| TEXTO PROPORCIONADO |
......

El Comunismo, sus éxitos y posibilidades
Paradójicamente los únicos ejemplos exitosos de una vida comunitaria se han logrado a través de lo que Marx llamaba el “opio de los pueblos”
Byron Miguel:
El marxismo a pesar de todo su aparato filosófico y pretensiones científicas ha pecado de iluso y ha servido de pretexto para experimentos de trágicos resultados. Su aplicación ha resultado un fracaso en los diferentes tiempos y lugares en que se ha establecido; en pueblos con etnias, religiones e historias tan diferentes como los eslavos ortodoxos de la Unión Soviética, los asiáticos tao-budistas de China y los ibero-africanos de la Cuba tropical. Habría que añadir además la diversidad de estructuras sociales como la Rusia avasallada y agrícola en la época de la primera Guerra Mundial, una China atrasada y oprimida, y la isla de Cuba, que a pesar de todas sus carencias y defectos, estaba entre los países más prósperos y socialmente más justos y escolarizados de la América Latina.
Paradójicamente los únicos ejemplos exitosos de una vida comunitaria se han logrado a través de lo que Marx llamaba el “opio de los pueblos”.
Desde los albores del cristianismo han existido comunidades religiosas que han vivido bajo estrictas reglas monásticas y que haciendo voluntariamente votos de castidad, pobreza y obediencia han logrado llevar a término notables obras en los campos de la educación, la cultura y la asistencia social. Todo esto conlleva enormes sacrificios a los que no están dispuestos la inmensa mayoría de los mortales. Se hace además por motivos extraterrenales.
En los conventos no existe la propiedad privada y la igualdad entre sus miembros se hace patente. En un convento de monjas la Madre Superiora se viste, come y calza como las hermanas encargadas de la limpieza y la cocina; en un convento de hombres el Abad también come, viste y calza como el hermano portero.

......

| FILAS SUMINISTRADAS |
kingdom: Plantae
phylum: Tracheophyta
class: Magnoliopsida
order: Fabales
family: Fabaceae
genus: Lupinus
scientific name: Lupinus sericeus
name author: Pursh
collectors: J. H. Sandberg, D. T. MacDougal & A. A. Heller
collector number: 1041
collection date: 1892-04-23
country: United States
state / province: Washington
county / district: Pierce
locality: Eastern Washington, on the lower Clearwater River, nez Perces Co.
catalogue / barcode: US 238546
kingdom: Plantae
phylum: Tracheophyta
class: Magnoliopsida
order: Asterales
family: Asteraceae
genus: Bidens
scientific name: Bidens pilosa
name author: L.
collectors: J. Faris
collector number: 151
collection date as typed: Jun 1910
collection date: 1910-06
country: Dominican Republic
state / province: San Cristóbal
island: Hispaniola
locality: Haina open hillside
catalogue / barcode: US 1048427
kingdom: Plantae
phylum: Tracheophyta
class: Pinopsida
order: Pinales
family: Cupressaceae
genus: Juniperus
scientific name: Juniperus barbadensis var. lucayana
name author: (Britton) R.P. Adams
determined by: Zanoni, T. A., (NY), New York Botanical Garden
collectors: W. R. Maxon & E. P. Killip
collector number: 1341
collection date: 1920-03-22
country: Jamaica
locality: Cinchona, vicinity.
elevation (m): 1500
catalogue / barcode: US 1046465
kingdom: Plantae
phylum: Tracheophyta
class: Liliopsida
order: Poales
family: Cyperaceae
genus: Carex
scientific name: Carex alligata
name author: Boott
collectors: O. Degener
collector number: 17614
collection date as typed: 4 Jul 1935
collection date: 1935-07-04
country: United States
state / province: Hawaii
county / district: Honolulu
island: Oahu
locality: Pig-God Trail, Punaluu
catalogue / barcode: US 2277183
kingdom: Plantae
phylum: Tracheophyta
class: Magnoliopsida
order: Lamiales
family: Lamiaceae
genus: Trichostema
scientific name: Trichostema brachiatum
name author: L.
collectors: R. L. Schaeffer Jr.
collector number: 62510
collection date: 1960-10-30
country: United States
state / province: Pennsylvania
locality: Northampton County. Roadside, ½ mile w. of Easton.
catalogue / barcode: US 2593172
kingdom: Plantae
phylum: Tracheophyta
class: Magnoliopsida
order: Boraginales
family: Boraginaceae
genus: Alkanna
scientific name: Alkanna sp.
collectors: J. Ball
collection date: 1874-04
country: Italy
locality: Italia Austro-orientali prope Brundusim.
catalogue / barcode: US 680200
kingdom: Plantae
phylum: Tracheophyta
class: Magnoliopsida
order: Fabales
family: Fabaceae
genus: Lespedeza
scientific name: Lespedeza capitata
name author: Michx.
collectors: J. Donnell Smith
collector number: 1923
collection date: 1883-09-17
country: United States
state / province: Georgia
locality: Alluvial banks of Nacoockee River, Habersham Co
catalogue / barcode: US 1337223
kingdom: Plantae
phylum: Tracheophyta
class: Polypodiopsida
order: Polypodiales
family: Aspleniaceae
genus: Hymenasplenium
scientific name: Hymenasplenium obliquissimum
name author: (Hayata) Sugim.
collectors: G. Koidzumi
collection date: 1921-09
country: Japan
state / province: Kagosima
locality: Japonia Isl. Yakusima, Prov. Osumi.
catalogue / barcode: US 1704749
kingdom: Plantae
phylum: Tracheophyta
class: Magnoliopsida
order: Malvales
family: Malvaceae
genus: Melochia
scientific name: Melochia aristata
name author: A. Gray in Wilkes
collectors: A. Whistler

......

| EL EJERCICIO |
Reproduzca íntegramente el texto sobre el comunismo y la vida comunitaria, sin alterar ni una sola palabra.

| SOLUCIÓN DEL PROBLEMA |
El Comunismo, sus éxitos y posibilidades
Paradójicamente los únicos ejemplos exitosos de una vida comunitaria se han logrado a través de lo que Marx llamaba el “opio de los pueblos”
Byron Miguel:
El marxismo a pesar de todo su aparato filosófico y pretensiones científicas ha pecado de iluso y ha servido de pretexto para experimentos de trágicos resultados. Su aplicación ha resultado un fracaso en los diferentes tiempos y lugares en que se ha establecido; en pueblos con etnias, religiones e historias tan diferentes como los eslavos ortodoxos de la Unión Soviética, los asiáticos tao-budistas de China y los ibero-africanos de la Cuba tropical. Habría que añadir además la diversidad de estructuras sociales como la Rusia avasallada y agrícola en la época de la primera Guerra Mundial, una China atrasada y oprimida, y la isla de Cuba, que a pesar de todas sus carencias y defectos, estaba entre los países más prósperos y socialmente más justos y escolarizados de la América Latina.
Paradójicamente los únicos ejemplos exitosos de una vida comunitaria se han logrado a través de lo que Marx llamaba el “opio de los pueblos”.
Desde los albores del cristianismo han existido comunidades religiosas que han vivido bajo estrictas reglas monásticas y que haciendo voluntariamente votos de castidad, pobreza y obediencia han logrado llevar a término notables obras en los campos de la educación, la cultura y la asistencia social. Todo esto conlleva enormes sacrificios a los que no están dispuestos la inmensa mayoría de los mortales. Se hace además por motivos extraterrenales.
En los conventos no existe la propiedad privada y la igualdad entre sus miembros se hace patente. En un convento de monjas la Madre Superiora se viste, come y calza como las hermanas encargadas de la limpieza y la cocina; en un convento de hombres el Abad también come, viste y calza como el hermano portero.